Co-founder Adrien Roose said the company should turn a profit in 2025 if this latest fundraising round is successful.

“Based on the current outlook, management expects that additional financing could prove necessary by the end of 2024, for next year's working capital, and to ensure that the company is on track for sustainable profitability,” Cowboy said in its annual report.

“Ahead of initial discussions with credit institutions and other potential investors, management is confident that funding will be available for Cowboy's future growth ambitions.”

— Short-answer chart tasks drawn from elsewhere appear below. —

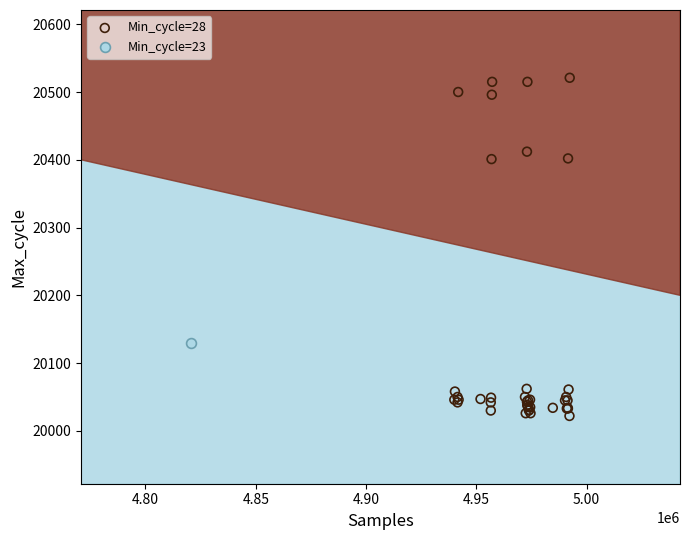

What are all the series names shown in the legend?

Min_cycle=28, Min_cycle=23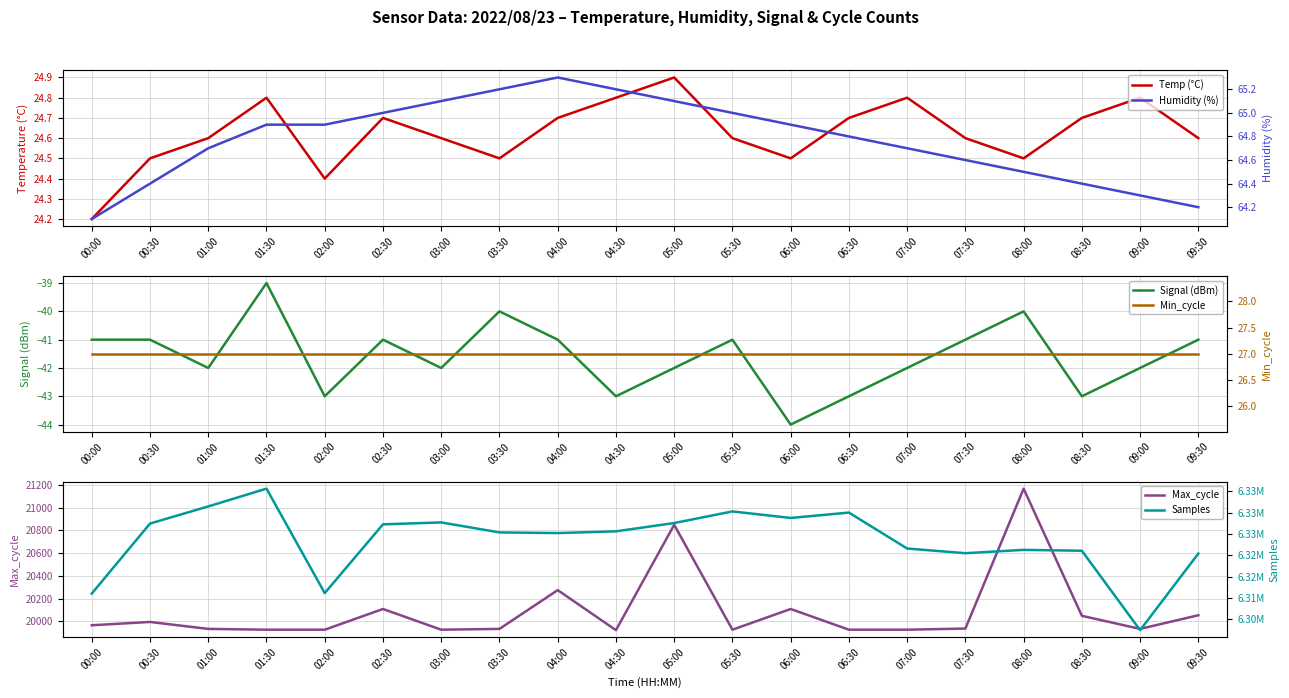

What are all the series names shown in the legend?

Temp (°C), Signal (dBm), Max_cycle, Humidity (%), Min_cycle, Samples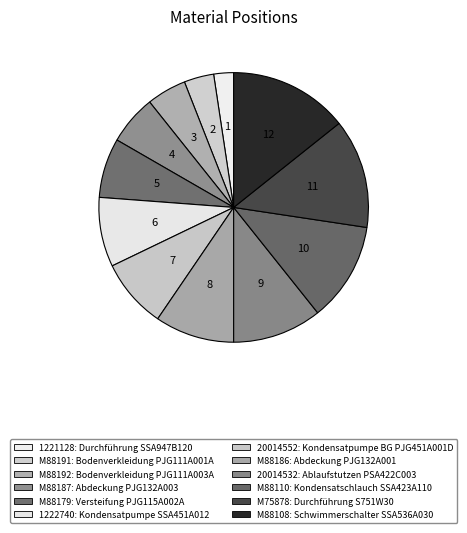

What percentage do M88108 and M88110 together represent?

26.2%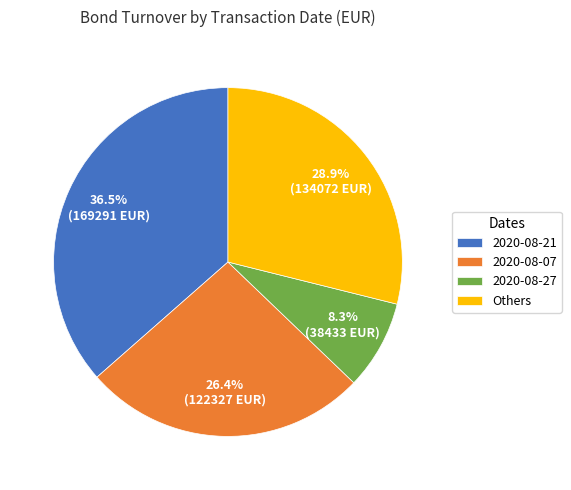

Rank the categories by value from highest to lowest.

2020-08-21, Others, 2020-08-07, 2020-08-27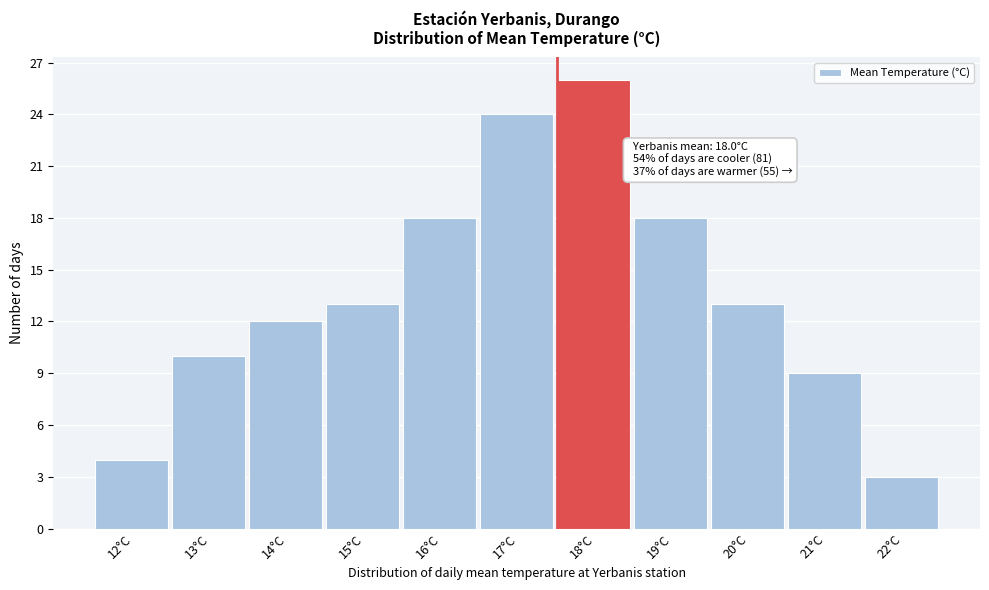

Reading left to right, transcribe all the data shown in this chart.

4	10	12	13	18	24	26	18	13	9	3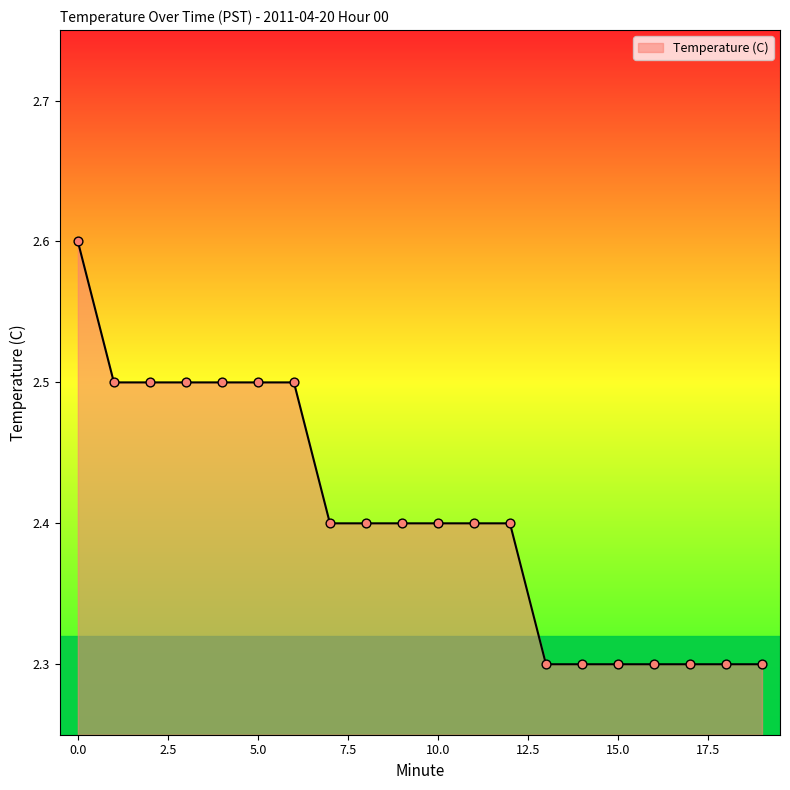

What is the maximum value shown in the chart?

2.6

The annual financial report noted that equity further deteriorated from -€8.4 million in 2022 to -€22.4 million at the end of 2023, despite a capital increase of €7.8 million.

While Cowboy saw its revenue decline for the first time in 2023, from €41 million in 2022 to €33.7 million, the report points out that the 2022 figure was exceptionally high because it was only then that deliveries of pre-orders from late 2021 started. The company experienced delays in fulfilling orders due to the pandemic.

Other factors noted in the report include that the range of models was adjusted in 2023, with sales of the Cowboy C3 stopping and the Cowboy Cruiser launching. Cowboy also started focusing strategically on its key markets in Europe and on raising margins and profitability, rather than volume.

The moving away from a strategy of only selling bikes online and servicing itself resulted in its net loss being limited to -€21.7 million in 2023, down from -€32.1 million in 2022. The gross profit margin increased from 10.3% in 2022 to 17.9% in 2023.

Roose told De Tijd that those figures are already “outdated” by now.

“This year, we’re on our way to a gross profit margin of 40%,” Roose said.

“Since the second half of this year, we’ve been delivering bikes at those profit margins, which also allows me to say that we will break even in the last six months of this year. Next year, the gross profit margin will rise to around 50% and we will effectively be in the black.”